Liubomir Nikiforov, ‘Are We Forcing Companies to Be “Fair”?’

ABSTRACT
Europe may soon experience a new wave of digital consumer protection regulation. One would be forgiven for rolling their eyes upon hearing the words ‘new EU digital regulation’. After all, in the past couple of years, Brussels has enacted a bulk of new digital measures,such as the Digital Services Act (DSA), the Digital Markets Act (DMA), and the AI Act, to name the most debated ones. While those take root and slowly appear in CJEU requests, talks around a new regulation push are circulating in Brussels. In October 2024, I wrote on the intention of the Commission to adopt a Digital Fairness Act (DFA). Insiders at Berlaymont confirm that an official proposal might land as early as mid-2026. Supporters see the DFA as a reality check and update of Europe’s consumer-protection labyrinth. However, critics label it as just another set of burdensome rules digital businesses would have to comply with. The question now is not whether the DFA is coming but why the Commission believes Europe needs it, what it might look like, and what it would mean for consumers.
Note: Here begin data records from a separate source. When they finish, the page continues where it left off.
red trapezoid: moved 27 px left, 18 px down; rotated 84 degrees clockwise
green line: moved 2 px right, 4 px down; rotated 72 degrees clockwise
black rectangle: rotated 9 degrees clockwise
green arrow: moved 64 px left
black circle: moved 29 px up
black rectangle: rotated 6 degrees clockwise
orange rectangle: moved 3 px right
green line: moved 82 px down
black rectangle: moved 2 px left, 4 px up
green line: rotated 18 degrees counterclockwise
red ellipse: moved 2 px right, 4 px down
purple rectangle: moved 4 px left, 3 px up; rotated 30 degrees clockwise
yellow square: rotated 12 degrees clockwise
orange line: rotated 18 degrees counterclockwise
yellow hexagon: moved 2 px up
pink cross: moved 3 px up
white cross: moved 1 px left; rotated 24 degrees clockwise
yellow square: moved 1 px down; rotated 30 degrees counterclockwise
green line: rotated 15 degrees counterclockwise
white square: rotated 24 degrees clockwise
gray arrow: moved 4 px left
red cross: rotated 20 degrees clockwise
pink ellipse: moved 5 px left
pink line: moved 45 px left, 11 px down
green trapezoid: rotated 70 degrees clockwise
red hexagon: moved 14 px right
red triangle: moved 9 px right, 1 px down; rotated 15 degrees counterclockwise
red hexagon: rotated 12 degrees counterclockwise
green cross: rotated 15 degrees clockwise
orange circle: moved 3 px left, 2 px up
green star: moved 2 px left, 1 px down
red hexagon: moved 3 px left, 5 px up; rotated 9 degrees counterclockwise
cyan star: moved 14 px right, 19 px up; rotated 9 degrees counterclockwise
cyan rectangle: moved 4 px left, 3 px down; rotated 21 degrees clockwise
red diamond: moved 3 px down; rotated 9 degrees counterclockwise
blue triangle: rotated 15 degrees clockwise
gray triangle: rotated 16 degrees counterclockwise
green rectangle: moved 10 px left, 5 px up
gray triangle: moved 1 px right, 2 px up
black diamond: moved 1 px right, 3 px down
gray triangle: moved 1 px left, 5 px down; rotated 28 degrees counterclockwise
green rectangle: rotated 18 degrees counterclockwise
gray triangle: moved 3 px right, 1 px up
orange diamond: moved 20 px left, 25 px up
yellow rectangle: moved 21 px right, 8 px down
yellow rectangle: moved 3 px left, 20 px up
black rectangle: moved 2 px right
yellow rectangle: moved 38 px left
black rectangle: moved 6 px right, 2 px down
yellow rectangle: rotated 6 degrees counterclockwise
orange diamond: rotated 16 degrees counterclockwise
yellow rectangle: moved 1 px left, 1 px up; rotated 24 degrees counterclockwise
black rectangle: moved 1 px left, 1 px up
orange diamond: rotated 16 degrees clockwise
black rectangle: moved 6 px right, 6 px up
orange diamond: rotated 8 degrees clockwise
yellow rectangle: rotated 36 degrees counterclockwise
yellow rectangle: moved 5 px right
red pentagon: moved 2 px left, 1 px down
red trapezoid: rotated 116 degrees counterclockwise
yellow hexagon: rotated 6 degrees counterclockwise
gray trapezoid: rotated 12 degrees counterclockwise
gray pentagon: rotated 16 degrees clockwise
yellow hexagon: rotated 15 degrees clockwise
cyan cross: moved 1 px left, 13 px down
This piece is a continuation of the one published last year on the BPH, (Digital Fairness Act: If and How?), for two reasons. First, it continues the debate by asking whether the potential benefits of a new measure outweigh the risks of regulatory fatigue and second, it compiles in an anonymised way series of discussions with private sector representatives, scholars as well as EU public bodies officials.

Nikiforov, Liubomir, Are We Forcing Companies to Be ‘Fair’? (April 2, 2025).